Seit dem Grossen Preis von Kanada fährt Williams – schon zum Ende der Saison 2014 die Nummer 2 hinter Mercedes – auf Augenhöhe mit Ferrari. Hinter dem bisherigen und kommenden Markenweltmeister Mercedes-Benz (371 Punkte) folgen Ferrari mit 211 Zählern und Williams-Mercedes mit 151 Punkten. In Italien wird wild spekuliert, wo die Gründe für die Stagnation herrühren könnten. Der zum Rennen in Montreal hin verbesserte Motor habe nicht entscheidend geholfen, um auf das Niveau der Mercedes-Antriebseinheiten zu gelangen. Die zahlreichen aerodynamischen Verbesserungen seien keine Volltreffer wie am Mercedes oder bei Williams. Aus dem Lager von Weltmeister Mercedes wurde kommentiert: «Wir setzen auf Qualität, nicht auf Quantität.»

Doch Sky-Formel-1-Experte Marc Surer nimmt im Gespräch mit SPEEDWEEK.com Ferrari in Schutz, für ihn liegt es nicht an der Entwicklung: «Es fällt mir auf, dass Ferrari immer dann weniger konkurrenzfähig ist, wenn die harten Reifen verwendet werden. Das haben wir in Barcelona gesehen und nun wieder in Silverstone – mit diesen Walzen fährt Ferrari unter ihrem eigentlichen Niveau. Ferrari bringt besonders bei etwas kühleren Bedingungen diese Reifen nicht oder nur schleppend zum Funktionieren.
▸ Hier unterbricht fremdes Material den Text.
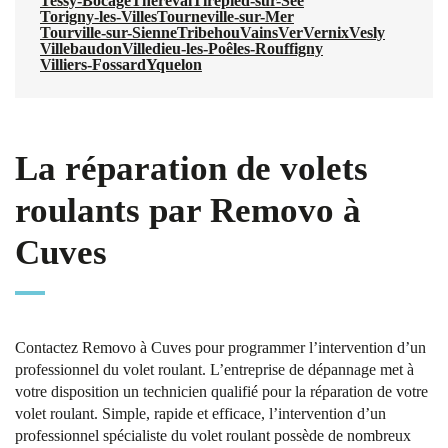
Tessy-Bocage
Thèreval
Tirepied-sur-Sée
Torigny-les-Villes
Tourneville-sur-Mer
Tourville-sur-Sienne
Tribehou
Vains
Ver
Vernix
Vesly
Villebaudon
Villedieu-les-Poêles-Rouffigny
Villiers-Fossard
Yquelon
La réparation de volets
roulants par Removo à
Cuves
Contactez Removo à Cuves pour programmer l’intervention d’un
professionnel du volet roulant. L’entreprise de dépannage met à
votre disposition un technicien qualifié pour la réparation de votre
volet roulant. Simple, rapide et efficace, l’intervention d’un
professionnel spécialiste du volet roulant possède de nombreux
In Österreich ist zwar mit anderen Reifenmischungen gefahren worden, aber da war es am Sonntag für den Geschmack des Ferrari einfach zu kühl. Ferrari hat bei harten Reifen nur dann einen Vorteil, wenn die Temperaturen hoch sind und diese Walzen an anderen Autos zu überhitzen beginnen – siehe Sieg in Malaysia.»
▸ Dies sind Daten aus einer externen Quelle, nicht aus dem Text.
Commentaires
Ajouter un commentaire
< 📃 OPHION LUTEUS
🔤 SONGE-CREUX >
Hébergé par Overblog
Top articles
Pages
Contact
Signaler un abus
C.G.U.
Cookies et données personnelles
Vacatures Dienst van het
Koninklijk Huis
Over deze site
Wie oft in den italienischen Medien wird bereits ein Sündenbock gesucht, und erste Stimmen werden laut, ob Technikchef James Allison wirklich der grosse Heilsbringer sei.

Aber der Engländer hat deswegen keine schlaflosen Nächte. Im Gespräch mit den Kollegen der «Autosprint» sagt der 47-Jährige zu Wechselgerüchten: «Zunächst einmal habe ich einen Vertrag, der mich auf Jahre hinaus an diese Firma bindet. Ich bin zu Ferrari zurückgekommen, weil ich mit Ferrari wieder siegen will – ein einzigartiges Gefühl in der Welt. Ich habe Ferrari als junger Ingenieur kennenlernen dürfen, das war eine irre Erfahrung, diese fünf Titel von Michael Schumacher in Folge. Es ist für mich eine Herzensangelegenheit, Ferrari wieder zurück zum Erfolg zu führen. Ich will hier bleiben, bis ich meine Arbeit abgeschlossen habe, und wenn Ferrari das Gleiche will, dann wäre ich sehr zufrieden.»
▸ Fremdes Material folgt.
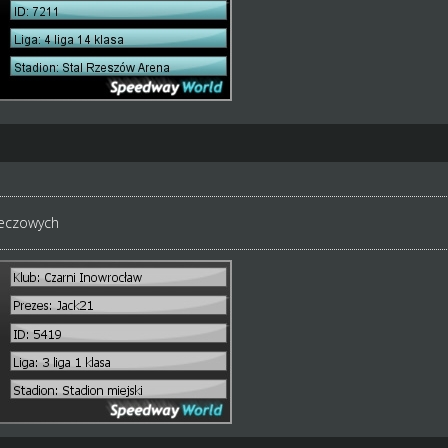
eczowych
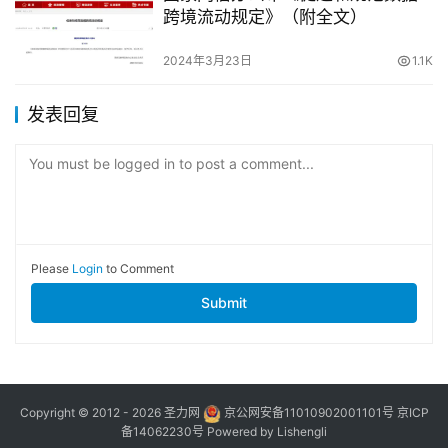
跨境流动规定》（附全文）
2024年3月23日
1.1K
发表回复
You must be logged in to post a comment...
Please
Login
to Comment
Submit
Copyright © 2012 - 2026
圣力网
京公网安备11010902001101号
京ICP
备14062230号
Powered by
Lishengli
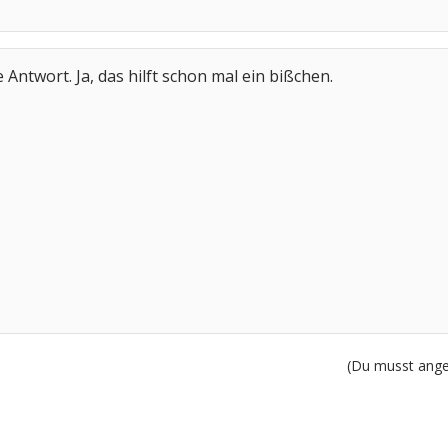
 Antwort. Ja, das hilft schon mal ein bißchen.
(Du musst angem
«Druck gibt es in diesem Geschäft immer, die lastet nicht nur auf meinen Schultern, sondern auf jenen aller Techniker. Bei dieser Arbeit lässt sich nichts verbergen – wenn der Wagen zu wenig schnell ist, dann ist das offensichtlich. Aber ich habe Druck immer als etwas Positives empfunden, weil er dich zwingt, dein Bestes zu geben und dich weiter zu verbessern.»

Für Allison ist die Zwischenbilanz ungefähr bei Halbzeit der Formel-1-Saison «positiv. Klar ruhen wir nicht, bis wir weiter gewonnen haben, bis wir ein Auto haben, das in jedem Rennen siegen kann und auf das wir stolz sein dürfen. Aber wir sind aus einer Ausgangsposition heraus gewachsen, die nicht eben die beste war. Wir haben grosse Fortschritte erreicht, aber eben noch nicht genug.»

Die sofortige Kritik nach einigen wenigen Rennen, die für Ferrari eben nicht so gut verlaufen sind, die ist für den Briten «ganz normal, daran sind wir gewöhnt. Wir haben ein Team mit tollen Piloten, mit einem stattlichen Budget, mit hervorragenden Arbeitsinstrumenten, dann gibt es eben keine Ausreden, wenn man nicht gewinnt. Wer bei Ferrari arbeitet, der weiss, welche Erwartungshaltung er schultert. Das war immer so, und daran wird sich auch in Zukunft nichts ändern.»

Allison ist auch der Meinung, dass der Sieg von Vettel in Sepang «vielleicht zu früh kam, ganz sicher jedenfalls, was die Erwartungshaltung der Tifosi angeht. Aber wir konnten ja schlecht auf den Sieg verzichten. Malaysia war für uns eine enorme Freude, nun können es alle kaum erwarten, diesen Erfolg zu wiederholen. Wir sind seit Beginn des Jahres 1,5 Sekunden pro Runde schneller geworden, wir konnten den Abstand zu Mercedes verringern. Aber im Juni haben die Mercedes-Teams ihrerseits einen Sprung nach vorne getan, also ist die Lücke wieder ein wenig grösser geworden. Aber ich glaube fest daran – in der zweiten Saisonhälfte werden wir stärker sein als Williams und den Rückstand auf Mercedes verringern.»